This Year’s Tricky Triple Dip La Niña won’t be a Carbon Copy of the Last Two

AccuWeather senior meteorologist Paul Pastelok and his team of long-range forecasters are predicting a “triple dip La Niña” for the Winter season of 2022, as it is the third winter in a row that La Niña will shape the weather patterns across the U.S. The regular climate phenomenon occurs when the water near the equator in the eastern Pacific Ocean is cooler than average, which in turn influences the jet stream and the overall weather patterns in North America. Despite what will be the third La Niña winter in a row, this winter will not necessarily be a carbon copy of the past two.

“These third-year La Niñas are very tricky,” Pastelok said, with no two La Niña winters being exactly the same. The weather setup will be one of the most complicated and dynamic in recent memory due to all of the weather factors in play over the upcoming months, Pastelok said.

The triple-dip La Niña expected this winter is just the second of its kind in recent history, joining the winter of 2000-2001 as the only winters where the climate phenomenon persisted for so long.

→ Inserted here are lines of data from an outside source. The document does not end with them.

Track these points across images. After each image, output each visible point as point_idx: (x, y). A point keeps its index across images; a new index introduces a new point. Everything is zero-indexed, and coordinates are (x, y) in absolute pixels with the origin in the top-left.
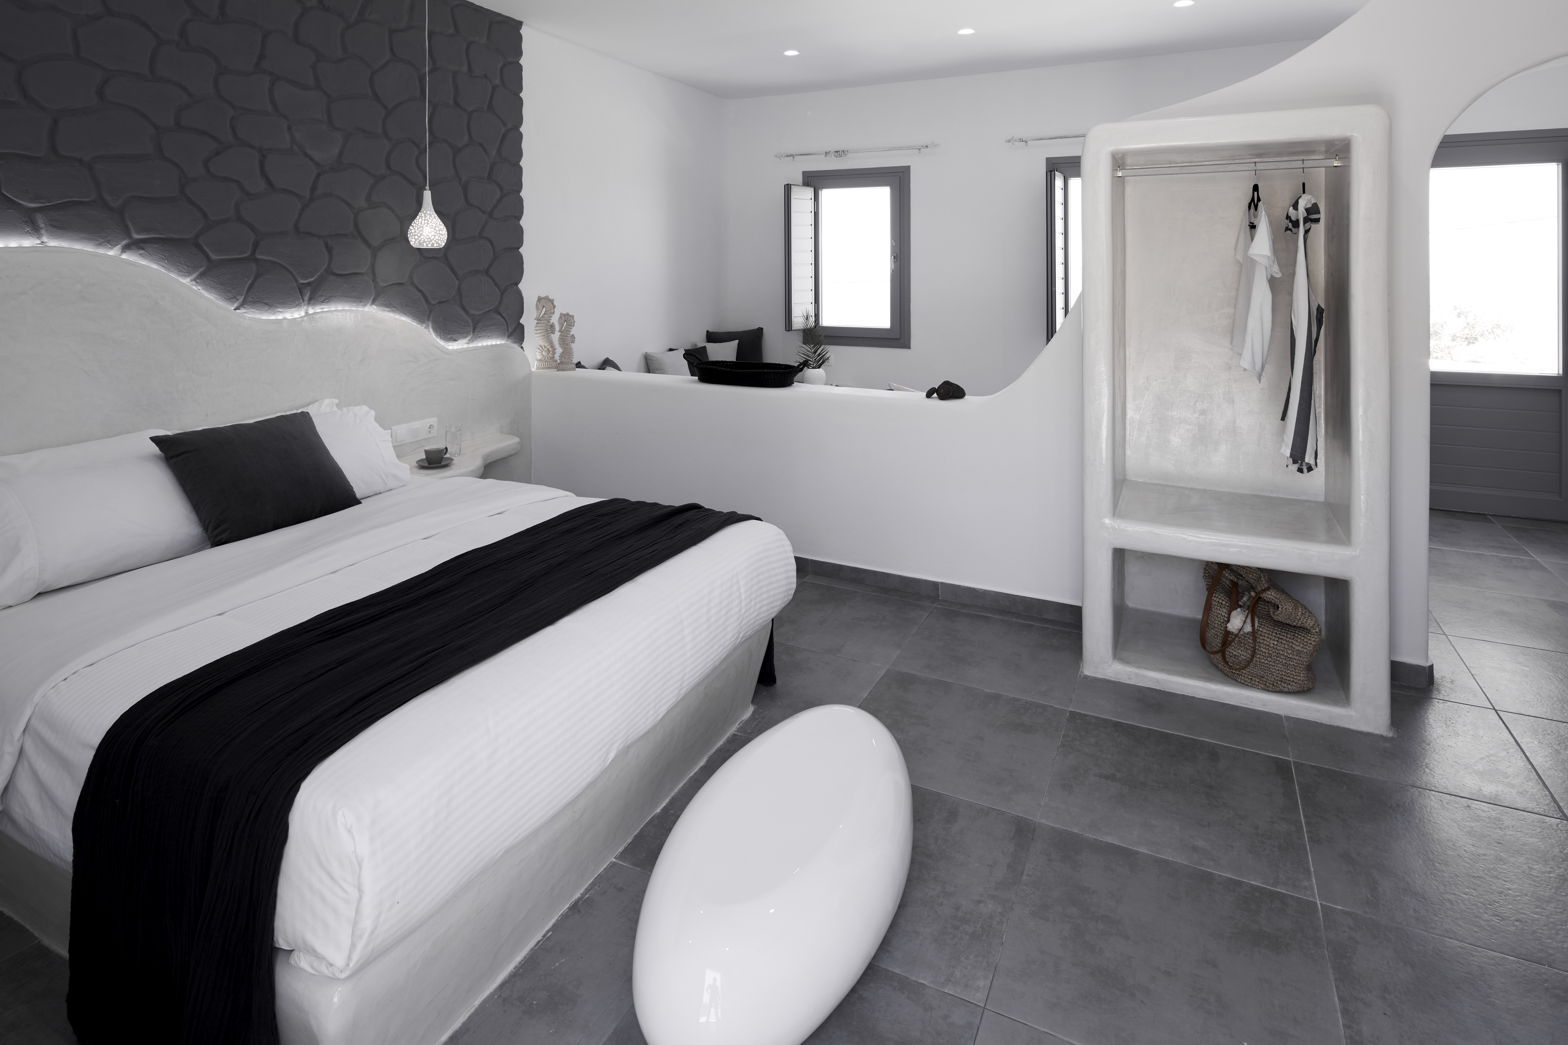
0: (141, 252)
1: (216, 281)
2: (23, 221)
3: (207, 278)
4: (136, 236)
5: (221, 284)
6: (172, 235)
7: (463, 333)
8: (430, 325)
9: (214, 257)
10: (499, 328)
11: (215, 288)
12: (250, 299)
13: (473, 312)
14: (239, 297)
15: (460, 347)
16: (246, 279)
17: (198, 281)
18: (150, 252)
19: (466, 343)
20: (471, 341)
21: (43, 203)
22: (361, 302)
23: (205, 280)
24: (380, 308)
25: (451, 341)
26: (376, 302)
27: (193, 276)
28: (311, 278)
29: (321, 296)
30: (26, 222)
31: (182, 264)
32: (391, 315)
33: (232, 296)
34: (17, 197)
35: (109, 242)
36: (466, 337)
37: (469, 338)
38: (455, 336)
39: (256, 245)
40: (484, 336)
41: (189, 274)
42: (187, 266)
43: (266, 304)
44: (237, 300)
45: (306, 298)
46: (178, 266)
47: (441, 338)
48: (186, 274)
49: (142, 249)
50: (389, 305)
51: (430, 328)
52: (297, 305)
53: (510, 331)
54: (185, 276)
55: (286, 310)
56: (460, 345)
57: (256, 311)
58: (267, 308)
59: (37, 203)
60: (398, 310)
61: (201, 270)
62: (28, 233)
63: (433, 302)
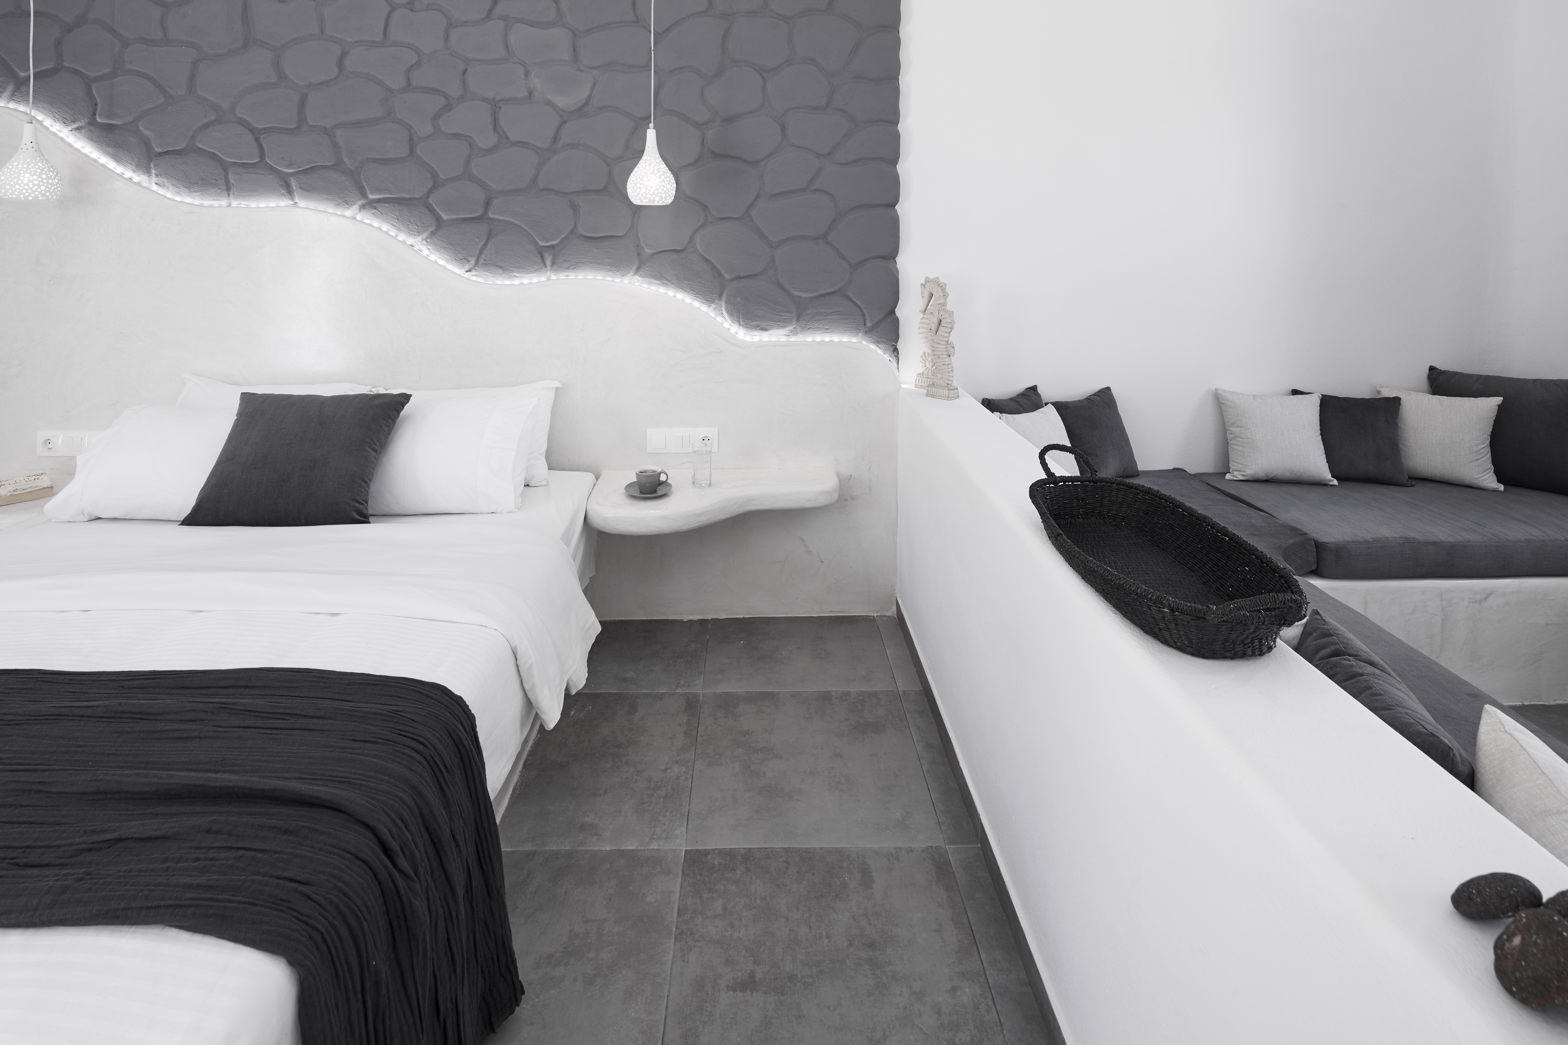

Despite the weather pattern shaping up in a similar matter as it has the past two years, Pastelok warns that this winter “will be a little different from last year, as far as the primary storm track across the West Coast.”

Last winter started on a stormy note for most of California, Oregon and Nevada with storms in October and November delivering some early-season rain and blanketing ski resorts with snow. As the calendar turned to December, the storm track shifted northward, directing the rain and mountain snow toward Washington and British Columbia, Canada. A repeat of last winter’s early-season storms is unlikely, according to long-range forecasters.

“Unfortunately, we have bad news as far as the drought goes in parts of California, Nevada and the Southwest,” Pastelok said. “The main storm track will be even farther north than it was the first half of the winter season last year including the late fall.”

As of September 20, 74% of the western U.S. was experiencing at least a moderate drought, 18% was experiencing extreme drought, and there were pockets of exceptional drought — the most severe of drought categories — in California’s San Joaquin Valley, central Oregon and central Utah. Drought conditions could become worse in some regions of the West with the winter forecast to begin on a dry note.

The anticipated winter pattern will not necessarily mean a parade of non-stop storms for Washington, Oregon and Idaho, as Pastelok explained that the primary storm track will focus more on western Canada. “We’re not looking for the type of year that we had last year with these very, very long periods of heavy rain and snow across California, northern California and the Northwest,” Pastelok said. “But we can see some moderate systems and occasionally one bigger period where it does get hit hard in the Northwest.”

Central and Southern California still have a chance to receive beneficial rainfall and mountain snow this winter, but the storms are likely to hold off until after the start of 2023. This is different from 2022 when the middle part of the winter season in California turned drier then stormy again in the spring. 

The La Niña phase is projected to weaken during the second half of the winter, which may open the door for storms to take a more southerly track into California, rather than focusing on the Pacific Northwest and western Canada. This will present the best opportunities for rain in Los Angeles and San Diego, but even still, it will be far from enough to completely erase the long-term drought across the Southwest.